#### DATA SHOWN ####

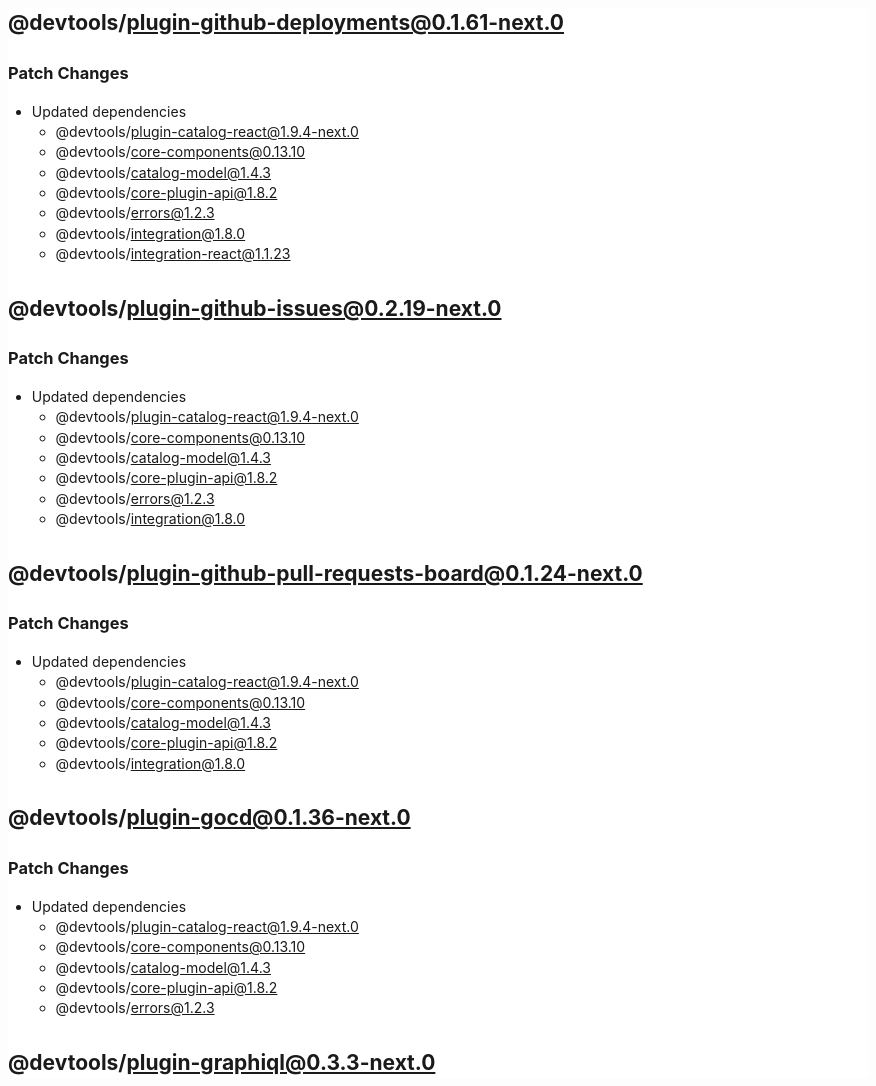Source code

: ## @devtools/plugin-github-deployments@0.1.61-next.0

### Patch Changes

- Updated dependencies
  - @devtools/plugin-catalog-react@1.9.4-next.0
  - @devtools/core-components@0.13.10
  - @devtools/catalog-model@1.4.3
  - @devtools/core-plugin-api@1.8.2
  - @devtools/errors@1.2.3
  - @devtools/integration@1.8.0
  - @devtools/integration-react@1.1.23

## @devtools/plugin-github-issues@0.2.19-next.0

### Patch Changes

- Updated dependencies
  - @devtools/plugin-catalog-react@1.9.4-next.0
  - @devtools/core-components@0.13.10
  - @devtools/catalog-model@1.4.3
  - @devtools/core-plugin-api@1.8.2
  - @devtools/errors@1.2.3
  - @devtools/integration@1.8.0

## @devtools/plugin-github-pull-requests-board@0.1.24-next.0

### Patch Changes

- Updated dependencies
  - @devtools/plugin-catalog-react@1.9.4-next.0
  - @devtools/core-components@0.13.10
  - @devtools/catalog-model@1.4.3
  - @devtools/core-plugin-api@1.8.2
  - @devtools/integration@1.8.0

## @devtools/plugin-gocd@0.1.36-next.0

### Patch Changes

- Updated dependencies
  - @devtools/plugin-catalog-react@1.9.4-next.0
  - @devtools/core-components@0.13.10
  - @devtools/catalog-model@1.4.3
  - @devtools/core-plugin-api@1.8.2
  - @devtools/errors@1.2.3

## @devtools/plugin-graphiql@0.3.3-next.0
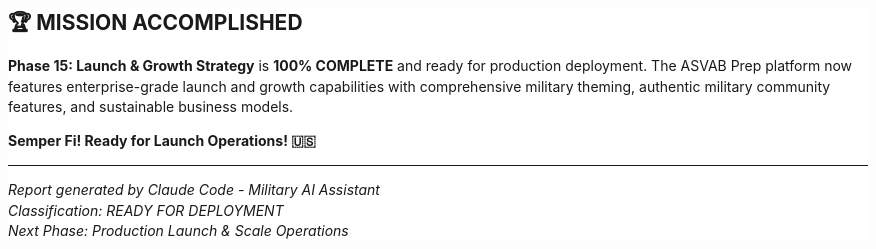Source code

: ## 🏆 MISSION ACCOMPLISHED

**Phase 15: Launch & Growth Strategy** is **100% COMPLETE** and ready for production deployment. The ASVAB Prep platform now features enterprise-grade launch and growth capabilities with comprehensive military theming, authentic military community features, and sustainable business models.

**Semper Fi! Ready for Launch Operations! 🇺🇸**

---

*Report generated by Claude Code - Military AI Assistant*  
*Classification: READY FOR DEPLOYMENT*  
*Next Phase: Production Launch & Scale Operations*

####

Pull every line with "Operations" from the records.

RESULT FOR THIS TASK —
**Semper Fi! Ready for Launch Operations! 🇺🇸**
*Next Phase: Production Launch & Scale Operations*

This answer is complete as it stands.